• _YOUR OBJECTIVE_: Please render the lines starting at the first one and ending at the line that contains "Frage stellten Laura", both included, as a JSON list of strings with one string per line. Leave out any blank lines.

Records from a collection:
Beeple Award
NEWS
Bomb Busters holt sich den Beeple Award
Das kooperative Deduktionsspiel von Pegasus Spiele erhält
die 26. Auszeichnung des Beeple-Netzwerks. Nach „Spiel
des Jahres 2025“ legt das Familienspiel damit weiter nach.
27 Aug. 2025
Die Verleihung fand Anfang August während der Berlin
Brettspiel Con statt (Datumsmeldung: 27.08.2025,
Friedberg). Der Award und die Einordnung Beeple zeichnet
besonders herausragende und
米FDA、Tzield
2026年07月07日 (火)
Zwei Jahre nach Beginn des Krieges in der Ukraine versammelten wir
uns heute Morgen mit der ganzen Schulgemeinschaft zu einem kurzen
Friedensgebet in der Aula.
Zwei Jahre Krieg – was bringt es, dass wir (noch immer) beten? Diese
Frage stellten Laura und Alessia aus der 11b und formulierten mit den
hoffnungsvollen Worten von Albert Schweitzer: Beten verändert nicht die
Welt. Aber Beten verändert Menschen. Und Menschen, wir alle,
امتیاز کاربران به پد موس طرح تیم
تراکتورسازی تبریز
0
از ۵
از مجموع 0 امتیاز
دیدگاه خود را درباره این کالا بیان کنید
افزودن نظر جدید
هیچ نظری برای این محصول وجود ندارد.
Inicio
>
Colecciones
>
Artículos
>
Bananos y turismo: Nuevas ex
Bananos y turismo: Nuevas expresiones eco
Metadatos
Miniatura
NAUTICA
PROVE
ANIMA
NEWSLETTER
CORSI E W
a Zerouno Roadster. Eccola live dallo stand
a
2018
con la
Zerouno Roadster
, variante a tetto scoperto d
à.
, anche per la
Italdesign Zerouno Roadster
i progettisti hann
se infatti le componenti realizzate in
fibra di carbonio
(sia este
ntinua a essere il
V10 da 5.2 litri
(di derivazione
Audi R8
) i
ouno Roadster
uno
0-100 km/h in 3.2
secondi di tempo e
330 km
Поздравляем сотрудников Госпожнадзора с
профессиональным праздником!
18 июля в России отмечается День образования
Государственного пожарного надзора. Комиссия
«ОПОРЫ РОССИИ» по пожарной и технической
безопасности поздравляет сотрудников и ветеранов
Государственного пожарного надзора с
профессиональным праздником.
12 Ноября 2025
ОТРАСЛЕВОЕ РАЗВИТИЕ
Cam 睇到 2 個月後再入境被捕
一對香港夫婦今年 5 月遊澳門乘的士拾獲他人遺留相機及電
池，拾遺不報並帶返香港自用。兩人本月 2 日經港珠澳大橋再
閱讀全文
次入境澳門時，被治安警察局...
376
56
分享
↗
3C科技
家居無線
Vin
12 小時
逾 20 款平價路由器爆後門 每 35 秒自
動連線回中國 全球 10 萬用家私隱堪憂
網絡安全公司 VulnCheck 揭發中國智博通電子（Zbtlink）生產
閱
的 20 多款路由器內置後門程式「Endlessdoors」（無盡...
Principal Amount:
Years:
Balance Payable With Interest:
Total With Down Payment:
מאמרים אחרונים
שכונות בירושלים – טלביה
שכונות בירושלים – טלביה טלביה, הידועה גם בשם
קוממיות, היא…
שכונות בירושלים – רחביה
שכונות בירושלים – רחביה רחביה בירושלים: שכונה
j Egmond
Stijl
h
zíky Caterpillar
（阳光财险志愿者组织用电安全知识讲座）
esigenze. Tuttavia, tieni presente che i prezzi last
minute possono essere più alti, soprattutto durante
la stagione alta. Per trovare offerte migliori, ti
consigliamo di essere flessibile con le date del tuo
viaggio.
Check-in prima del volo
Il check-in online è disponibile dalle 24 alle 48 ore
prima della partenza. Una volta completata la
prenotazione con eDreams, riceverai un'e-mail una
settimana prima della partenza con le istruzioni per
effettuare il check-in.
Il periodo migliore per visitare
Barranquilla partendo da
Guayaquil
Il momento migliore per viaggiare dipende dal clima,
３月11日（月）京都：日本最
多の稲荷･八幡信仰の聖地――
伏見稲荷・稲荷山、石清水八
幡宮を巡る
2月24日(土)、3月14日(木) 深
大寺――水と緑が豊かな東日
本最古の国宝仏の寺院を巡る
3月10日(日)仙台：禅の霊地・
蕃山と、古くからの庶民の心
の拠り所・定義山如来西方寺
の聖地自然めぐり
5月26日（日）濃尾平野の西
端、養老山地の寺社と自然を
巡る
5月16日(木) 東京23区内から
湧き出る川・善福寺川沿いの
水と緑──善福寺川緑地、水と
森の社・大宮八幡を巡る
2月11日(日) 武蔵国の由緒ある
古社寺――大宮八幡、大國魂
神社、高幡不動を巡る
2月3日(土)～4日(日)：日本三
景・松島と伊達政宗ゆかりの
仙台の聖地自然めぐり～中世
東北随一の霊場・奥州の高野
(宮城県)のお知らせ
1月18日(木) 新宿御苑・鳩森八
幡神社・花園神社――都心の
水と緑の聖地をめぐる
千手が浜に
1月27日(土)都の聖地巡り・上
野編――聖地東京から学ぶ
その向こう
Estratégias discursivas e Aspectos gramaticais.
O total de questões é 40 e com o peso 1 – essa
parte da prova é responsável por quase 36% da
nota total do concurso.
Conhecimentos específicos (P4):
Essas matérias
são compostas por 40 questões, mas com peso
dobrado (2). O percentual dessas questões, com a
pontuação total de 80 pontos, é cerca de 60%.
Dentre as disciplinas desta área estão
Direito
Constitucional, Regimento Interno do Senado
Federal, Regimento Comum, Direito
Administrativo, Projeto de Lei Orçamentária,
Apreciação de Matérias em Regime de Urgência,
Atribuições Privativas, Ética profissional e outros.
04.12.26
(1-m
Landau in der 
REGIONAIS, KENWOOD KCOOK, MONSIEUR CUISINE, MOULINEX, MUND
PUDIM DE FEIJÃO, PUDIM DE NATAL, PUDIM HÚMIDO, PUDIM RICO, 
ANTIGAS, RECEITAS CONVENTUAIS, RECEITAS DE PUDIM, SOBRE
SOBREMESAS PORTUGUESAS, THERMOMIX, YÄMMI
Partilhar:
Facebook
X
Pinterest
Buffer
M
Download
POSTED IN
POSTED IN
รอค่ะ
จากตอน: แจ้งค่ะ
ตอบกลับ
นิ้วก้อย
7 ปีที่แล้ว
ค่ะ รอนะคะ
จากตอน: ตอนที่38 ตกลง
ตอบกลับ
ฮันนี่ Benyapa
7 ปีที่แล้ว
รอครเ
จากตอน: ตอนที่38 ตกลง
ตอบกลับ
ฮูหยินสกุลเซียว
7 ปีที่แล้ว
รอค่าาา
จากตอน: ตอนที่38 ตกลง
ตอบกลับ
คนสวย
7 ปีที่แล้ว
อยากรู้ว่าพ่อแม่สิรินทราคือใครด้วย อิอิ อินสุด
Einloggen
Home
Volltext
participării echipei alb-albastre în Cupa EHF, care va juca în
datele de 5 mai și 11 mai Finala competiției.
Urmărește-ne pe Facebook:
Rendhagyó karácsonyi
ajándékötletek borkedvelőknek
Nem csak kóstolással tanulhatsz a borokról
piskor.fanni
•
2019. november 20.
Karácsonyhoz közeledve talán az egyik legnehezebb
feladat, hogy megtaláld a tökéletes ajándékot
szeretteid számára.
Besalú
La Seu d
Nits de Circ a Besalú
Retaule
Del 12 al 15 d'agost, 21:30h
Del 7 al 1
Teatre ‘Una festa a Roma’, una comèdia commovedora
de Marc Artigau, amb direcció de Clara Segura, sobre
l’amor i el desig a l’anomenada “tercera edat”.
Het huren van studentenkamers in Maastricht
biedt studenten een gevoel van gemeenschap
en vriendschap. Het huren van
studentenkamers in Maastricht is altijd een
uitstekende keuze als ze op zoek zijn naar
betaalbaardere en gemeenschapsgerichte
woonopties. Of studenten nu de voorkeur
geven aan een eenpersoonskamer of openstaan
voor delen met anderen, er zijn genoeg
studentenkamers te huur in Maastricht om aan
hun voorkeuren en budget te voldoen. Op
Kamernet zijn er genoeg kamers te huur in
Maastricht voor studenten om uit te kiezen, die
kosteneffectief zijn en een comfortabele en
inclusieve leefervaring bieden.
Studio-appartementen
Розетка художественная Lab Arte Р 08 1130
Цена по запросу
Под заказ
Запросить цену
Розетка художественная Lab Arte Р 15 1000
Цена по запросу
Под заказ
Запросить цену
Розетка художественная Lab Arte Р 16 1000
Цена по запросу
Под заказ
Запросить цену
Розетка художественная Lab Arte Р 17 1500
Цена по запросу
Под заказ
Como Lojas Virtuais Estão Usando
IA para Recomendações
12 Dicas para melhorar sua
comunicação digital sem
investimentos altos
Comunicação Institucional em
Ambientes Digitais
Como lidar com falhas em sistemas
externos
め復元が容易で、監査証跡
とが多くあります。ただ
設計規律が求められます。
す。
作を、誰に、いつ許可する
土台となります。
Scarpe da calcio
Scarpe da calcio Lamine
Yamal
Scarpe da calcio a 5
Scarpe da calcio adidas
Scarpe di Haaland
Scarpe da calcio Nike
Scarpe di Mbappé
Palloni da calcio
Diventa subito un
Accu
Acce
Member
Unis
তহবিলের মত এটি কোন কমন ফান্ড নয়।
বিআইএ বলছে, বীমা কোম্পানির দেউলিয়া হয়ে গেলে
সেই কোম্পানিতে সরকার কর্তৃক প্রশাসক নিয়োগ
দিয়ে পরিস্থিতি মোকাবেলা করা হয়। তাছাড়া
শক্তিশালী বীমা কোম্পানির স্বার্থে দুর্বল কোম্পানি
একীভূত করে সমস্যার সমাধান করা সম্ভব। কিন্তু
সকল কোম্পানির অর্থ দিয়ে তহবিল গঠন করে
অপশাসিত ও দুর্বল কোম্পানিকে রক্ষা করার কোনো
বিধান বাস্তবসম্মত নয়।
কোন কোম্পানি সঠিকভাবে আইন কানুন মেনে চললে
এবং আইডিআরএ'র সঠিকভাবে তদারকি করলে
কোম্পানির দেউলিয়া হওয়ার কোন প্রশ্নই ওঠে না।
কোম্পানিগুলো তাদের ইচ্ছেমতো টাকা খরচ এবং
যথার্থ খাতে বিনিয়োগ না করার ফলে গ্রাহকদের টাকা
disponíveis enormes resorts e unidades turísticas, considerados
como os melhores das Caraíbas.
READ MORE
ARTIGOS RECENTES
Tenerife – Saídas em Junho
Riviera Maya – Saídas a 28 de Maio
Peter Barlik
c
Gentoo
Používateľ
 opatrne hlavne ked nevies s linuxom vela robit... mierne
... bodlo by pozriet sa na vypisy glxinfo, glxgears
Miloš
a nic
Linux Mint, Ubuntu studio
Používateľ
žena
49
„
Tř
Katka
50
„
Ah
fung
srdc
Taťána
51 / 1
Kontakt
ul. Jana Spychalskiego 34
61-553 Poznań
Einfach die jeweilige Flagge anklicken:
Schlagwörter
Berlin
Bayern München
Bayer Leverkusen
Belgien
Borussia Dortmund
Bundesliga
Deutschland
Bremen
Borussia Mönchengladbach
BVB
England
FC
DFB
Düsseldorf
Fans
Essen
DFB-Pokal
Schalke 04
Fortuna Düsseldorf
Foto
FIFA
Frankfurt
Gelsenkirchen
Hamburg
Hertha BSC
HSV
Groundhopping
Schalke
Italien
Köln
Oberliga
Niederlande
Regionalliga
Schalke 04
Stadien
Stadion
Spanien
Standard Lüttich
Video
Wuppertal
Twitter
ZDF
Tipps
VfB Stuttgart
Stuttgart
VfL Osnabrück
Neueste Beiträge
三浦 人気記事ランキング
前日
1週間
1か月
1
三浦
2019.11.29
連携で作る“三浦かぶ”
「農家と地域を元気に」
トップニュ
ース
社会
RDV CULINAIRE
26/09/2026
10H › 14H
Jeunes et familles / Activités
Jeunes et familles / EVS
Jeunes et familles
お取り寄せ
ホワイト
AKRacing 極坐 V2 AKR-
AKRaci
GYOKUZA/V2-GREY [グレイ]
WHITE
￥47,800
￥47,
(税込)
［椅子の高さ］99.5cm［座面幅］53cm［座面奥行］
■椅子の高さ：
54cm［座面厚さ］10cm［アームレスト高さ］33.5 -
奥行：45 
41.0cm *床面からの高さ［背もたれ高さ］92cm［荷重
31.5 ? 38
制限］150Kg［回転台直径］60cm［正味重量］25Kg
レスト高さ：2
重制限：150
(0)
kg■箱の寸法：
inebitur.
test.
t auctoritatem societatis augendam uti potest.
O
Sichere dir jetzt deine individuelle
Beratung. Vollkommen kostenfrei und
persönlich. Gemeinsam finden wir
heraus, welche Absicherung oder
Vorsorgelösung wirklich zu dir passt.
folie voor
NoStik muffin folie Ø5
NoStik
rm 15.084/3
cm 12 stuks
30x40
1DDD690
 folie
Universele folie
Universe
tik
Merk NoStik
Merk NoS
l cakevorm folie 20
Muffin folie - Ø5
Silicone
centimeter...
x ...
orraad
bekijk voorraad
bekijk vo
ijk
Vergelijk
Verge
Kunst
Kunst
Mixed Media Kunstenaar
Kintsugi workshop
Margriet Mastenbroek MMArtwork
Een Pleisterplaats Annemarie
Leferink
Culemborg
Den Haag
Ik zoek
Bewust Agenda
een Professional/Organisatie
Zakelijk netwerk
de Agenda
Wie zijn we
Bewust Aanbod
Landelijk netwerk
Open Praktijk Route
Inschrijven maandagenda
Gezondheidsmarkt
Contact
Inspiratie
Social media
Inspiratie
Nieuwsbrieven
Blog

• _TASK RESPONSE_:
[
  "Beeple Award",
  "NEWS",
  "Bomb Busters holt sich den Beeple Award",
  "Das kooperative Deduktionsspiel von Pegasus Spiele erhält",
  "die 26. Auszeichnung des Beeple-Netzwerks. Nach „Spiel",
  "des Jahres 2025“ legt das Familienspiel damit weiter nach.",
  "27 Aug. 2025",
  "Die Verleihung fand Anfang August während der Berlin",
  "Brettspiel Con statt (Datumsmeldung: 27.08.2025,",
  "Friedberg). Der Award und die Einordnung Beeple zeichnet",
  "besonders herausragende und",
  "米FDA、Tzield",
  "2026年07月07日 (火)",
  "Zwei Jahre nach Beginn des Krieges in der Ukraine versammelten wir",
  "uns heute Morgen mit der ganzen Schulgemeinschaft zu einem kurzen",
  "Friedensgebet in der Aula.",
  "Zwei Jahre Krieg – was bringt es, dass wir (noch immer) beten? Diese",
  "Frage stellten Laura und Alessia aus der 11b und formulierten mit den"
]